Kadıköy’de şöhretli bir lisenin yeni eğitim- öğretim açılış seremonisi sosyal medyada infial uyandırdı. Parçalanmış simit yağmuruna tutulan yeni öğrenciler biraz şaşkın ve nasıl davranacaklarını şaşırmış vaziyette bir sıra halinde toplanma yerine doğru yürüdüler. Simitleri fırlatanlar ise çok eğlenceli bir iş yapıyor görünüyorlardı. Bir yandan kahkahalar, bağrışmalar; şaşkınlıkla izledim. Ekmeği yerden kaldırıp yüksekçe bir yere koyan bir milletin evlatları olarak okulun açılışında böyle bir garabeti gerçekleştirmek nasıl bir zihniyetin tezahürü olabilir acaba? Öte yandan mezuniyet yıl dönemlerindeki pilav günleri de sıkıntılı. Zira yaşını başını almış mezunlarının birçoğunun şeker, kalp, tansiyon hastası olduğunu düşündüğünüzde bu yanlış geleneğin de değişmesi gerekiyor.

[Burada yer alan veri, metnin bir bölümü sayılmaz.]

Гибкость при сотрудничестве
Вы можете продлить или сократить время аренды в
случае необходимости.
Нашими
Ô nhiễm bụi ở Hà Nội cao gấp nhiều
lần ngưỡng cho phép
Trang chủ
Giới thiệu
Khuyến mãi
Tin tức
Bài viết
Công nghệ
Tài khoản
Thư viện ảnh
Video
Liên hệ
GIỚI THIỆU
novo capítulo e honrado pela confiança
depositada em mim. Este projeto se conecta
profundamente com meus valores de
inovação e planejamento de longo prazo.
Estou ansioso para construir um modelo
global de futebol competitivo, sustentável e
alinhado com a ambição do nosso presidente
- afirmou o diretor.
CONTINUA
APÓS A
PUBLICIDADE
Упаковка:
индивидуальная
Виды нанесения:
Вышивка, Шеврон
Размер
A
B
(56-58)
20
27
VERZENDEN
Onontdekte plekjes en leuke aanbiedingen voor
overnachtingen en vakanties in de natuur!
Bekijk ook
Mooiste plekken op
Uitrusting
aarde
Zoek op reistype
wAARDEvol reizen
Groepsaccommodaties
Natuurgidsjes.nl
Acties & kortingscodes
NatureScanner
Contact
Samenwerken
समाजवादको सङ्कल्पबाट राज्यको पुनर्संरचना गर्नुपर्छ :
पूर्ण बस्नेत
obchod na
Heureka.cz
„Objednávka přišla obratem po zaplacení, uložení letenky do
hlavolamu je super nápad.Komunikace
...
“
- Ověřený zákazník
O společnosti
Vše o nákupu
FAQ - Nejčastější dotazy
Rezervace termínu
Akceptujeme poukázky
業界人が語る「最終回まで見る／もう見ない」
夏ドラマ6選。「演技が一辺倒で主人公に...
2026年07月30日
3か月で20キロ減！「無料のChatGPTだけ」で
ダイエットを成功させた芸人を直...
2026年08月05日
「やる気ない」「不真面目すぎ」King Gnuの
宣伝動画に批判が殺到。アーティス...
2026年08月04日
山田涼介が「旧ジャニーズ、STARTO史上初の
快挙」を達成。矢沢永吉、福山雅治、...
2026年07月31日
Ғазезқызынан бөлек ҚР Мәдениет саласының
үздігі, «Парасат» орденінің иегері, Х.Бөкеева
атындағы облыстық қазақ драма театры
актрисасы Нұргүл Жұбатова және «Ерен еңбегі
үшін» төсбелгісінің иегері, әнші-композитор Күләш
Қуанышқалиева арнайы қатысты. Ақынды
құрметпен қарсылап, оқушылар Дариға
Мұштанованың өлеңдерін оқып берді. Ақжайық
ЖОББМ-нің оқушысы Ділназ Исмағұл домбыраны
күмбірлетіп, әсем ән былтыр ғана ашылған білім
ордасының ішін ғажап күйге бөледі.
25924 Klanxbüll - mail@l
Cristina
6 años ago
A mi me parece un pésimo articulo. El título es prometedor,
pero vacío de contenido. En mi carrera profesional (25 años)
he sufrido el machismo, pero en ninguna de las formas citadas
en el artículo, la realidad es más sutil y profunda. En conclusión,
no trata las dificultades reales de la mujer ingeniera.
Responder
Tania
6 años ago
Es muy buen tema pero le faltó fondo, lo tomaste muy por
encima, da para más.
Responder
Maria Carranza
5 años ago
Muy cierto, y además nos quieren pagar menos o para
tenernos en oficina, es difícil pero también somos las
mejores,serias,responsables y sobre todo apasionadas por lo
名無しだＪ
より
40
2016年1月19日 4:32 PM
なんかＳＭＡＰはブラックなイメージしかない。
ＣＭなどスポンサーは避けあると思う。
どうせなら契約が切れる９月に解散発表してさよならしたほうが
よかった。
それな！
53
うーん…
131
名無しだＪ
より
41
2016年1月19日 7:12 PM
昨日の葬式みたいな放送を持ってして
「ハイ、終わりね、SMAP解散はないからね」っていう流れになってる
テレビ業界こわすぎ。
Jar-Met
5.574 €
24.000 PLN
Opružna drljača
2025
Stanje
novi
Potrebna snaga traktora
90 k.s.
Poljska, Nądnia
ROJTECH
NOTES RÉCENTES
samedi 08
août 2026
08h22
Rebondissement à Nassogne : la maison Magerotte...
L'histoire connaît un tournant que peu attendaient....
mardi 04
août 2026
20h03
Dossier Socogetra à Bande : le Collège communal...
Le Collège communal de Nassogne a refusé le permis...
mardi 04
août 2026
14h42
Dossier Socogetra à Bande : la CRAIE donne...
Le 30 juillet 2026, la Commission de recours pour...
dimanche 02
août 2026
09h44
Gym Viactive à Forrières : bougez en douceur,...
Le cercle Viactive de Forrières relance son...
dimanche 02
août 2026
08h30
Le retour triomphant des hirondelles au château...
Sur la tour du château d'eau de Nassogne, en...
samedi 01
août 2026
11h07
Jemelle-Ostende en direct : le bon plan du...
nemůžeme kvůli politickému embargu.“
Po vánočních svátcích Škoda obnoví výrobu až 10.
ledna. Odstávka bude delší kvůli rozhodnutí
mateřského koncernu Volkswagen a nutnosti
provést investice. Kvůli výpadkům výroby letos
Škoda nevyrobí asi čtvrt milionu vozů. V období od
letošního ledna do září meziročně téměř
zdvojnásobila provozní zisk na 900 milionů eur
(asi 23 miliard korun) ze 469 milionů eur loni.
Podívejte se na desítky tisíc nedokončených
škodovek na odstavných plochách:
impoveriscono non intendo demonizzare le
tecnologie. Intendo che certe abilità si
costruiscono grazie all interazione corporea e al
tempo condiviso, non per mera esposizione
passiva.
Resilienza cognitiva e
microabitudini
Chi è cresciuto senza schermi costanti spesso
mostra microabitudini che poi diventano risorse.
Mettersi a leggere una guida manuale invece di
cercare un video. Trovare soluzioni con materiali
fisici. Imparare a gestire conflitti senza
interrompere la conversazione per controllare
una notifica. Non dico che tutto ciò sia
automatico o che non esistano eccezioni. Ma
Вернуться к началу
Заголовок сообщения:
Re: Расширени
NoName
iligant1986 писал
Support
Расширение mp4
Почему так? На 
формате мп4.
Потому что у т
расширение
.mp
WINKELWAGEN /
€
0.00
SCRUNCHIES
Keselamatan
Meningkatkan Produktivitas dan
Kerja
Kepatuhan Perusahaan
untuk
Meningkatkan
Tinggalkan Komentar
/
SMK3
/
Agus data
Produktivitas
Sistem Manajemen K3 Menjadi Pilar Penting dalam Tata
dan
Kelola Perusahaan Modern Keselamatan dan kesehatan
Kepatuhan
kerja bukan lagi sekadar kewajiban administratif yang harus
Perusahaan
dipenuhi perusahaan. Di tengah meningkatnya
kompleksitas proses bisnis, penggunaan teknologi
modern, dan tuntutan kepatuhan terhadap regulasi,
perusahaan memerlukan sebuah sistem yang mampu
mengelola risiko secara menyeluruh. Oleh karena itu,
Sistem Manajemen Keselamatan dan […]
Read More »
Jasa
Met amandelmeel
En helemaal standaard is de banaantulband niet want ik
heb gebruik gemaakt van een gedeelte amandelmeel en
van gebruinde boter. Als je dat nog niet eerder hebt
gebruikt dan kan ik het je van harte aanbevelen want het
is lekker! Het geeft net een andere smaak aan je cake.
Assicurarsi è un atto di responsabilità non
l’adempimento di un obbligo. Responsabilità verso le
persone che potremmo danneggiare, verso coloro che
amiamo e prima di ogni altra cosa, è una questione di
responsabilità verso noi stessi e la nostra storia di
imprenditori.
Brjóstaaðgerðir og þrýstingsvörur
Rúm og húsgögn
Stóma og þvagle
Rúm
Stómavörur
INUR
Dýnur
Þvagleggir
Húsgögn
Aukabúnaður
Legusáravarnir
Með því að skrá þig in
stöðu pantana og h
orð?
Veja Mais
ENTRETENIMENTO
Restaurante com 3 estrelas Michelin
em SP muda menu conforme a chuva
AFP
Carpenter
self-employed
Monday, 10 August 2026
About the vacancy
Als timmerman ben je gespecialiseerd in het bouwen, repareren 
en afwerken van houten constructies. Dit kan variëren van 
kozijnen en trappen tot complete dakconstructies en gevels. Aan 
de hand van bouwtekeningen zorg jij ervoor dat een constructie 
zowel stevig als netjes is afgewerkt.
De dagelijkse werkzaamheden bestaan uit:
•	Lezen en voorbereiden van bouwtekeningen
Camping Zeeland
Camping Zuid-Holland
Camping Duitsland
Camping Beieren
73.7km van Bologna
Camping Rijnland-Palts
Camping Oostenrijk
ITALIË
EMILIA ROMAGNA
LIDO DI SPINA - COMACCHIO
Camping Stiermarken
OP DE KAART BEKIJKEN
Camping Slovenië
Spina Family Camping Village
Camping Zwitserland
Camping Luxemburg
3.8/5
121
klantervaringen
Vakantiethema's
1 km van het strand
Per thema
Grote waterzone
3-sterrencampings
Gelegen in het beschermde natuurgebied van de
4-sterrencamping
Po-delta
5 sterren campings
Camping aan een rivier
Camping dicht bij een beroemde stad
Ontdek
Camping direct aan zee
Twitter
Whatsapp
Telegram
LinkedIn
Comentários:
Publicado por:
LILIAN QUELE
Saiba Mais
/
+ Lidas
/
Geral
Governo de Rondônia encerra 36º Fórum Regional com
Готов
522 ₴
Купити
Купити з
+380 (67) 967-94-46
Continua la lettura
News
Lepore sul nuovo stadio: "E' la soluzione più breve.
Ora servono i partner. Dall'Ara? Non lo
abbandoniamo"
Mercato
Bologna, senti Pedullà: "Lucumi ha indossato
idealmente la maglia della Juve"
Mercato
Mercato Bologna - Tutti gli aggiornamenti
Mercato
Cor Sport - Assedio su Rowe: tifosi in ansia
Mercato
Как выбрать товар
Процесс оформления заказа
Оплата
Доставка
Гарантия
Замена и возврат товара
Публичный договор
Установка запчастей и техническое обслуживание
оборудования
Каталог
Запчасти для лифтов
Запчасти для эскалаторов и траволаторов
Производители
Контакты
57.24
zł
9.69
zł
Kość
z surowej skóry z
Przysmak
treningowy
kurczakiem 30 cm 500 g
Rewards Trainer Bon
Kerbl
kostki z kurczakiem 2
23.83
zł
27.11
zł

YOUTUBER! BİR SINIRIN OLMALI

Elimizdeki cep telefonlarıyla artık her türlü gerekli gereksiz görüntüye, videoya ve bilgiye (!) ulaşmak mümkün. Bir şeye erişebilmek kolaylaşınca erişilen şeyinde değeri düşüyor. Günümüzde bu açmazı yaşıyoruz. Bir sürü iletinin arasından iyi olanına karar vermek gerekiyor. Yani seçici olmak önemli hale geldi. O yüzden yeni yetişen neslin seçici olmayı öğrenmesi gerekiyor. Geçenlerde, Ümraniye’de adını vermeme gerek yok bir youtuber sokak ortasında insanlara acı biber tattırıyor. Yiyebilenler her biber başına 1 lira kazanıyor. Sokak ortasında yapılan bu gösteriye çocuklarda katılınca annelerin canının sıkılmasına neden oluyor. Zira bir tanıdığımın oğlu evine dönerken bu gösteriye rastlıyor ve bir biber tadıyor ama kendini eve zor atıyor. Çocuk ağzı, dili şişmiş vaziyette annesine durumu anlatıyor. Sormak istediğim soru şu; Bu tür gösteriler için gerekli izinler alınıyor mu? Biber yerine başka bir şey de tattırır mı? Kim bilecek öyle değil mi? Yapılacak işlerin bir anlamı, amacı ve değeri olmalı. Youtuber! Bir sınırın olmalı.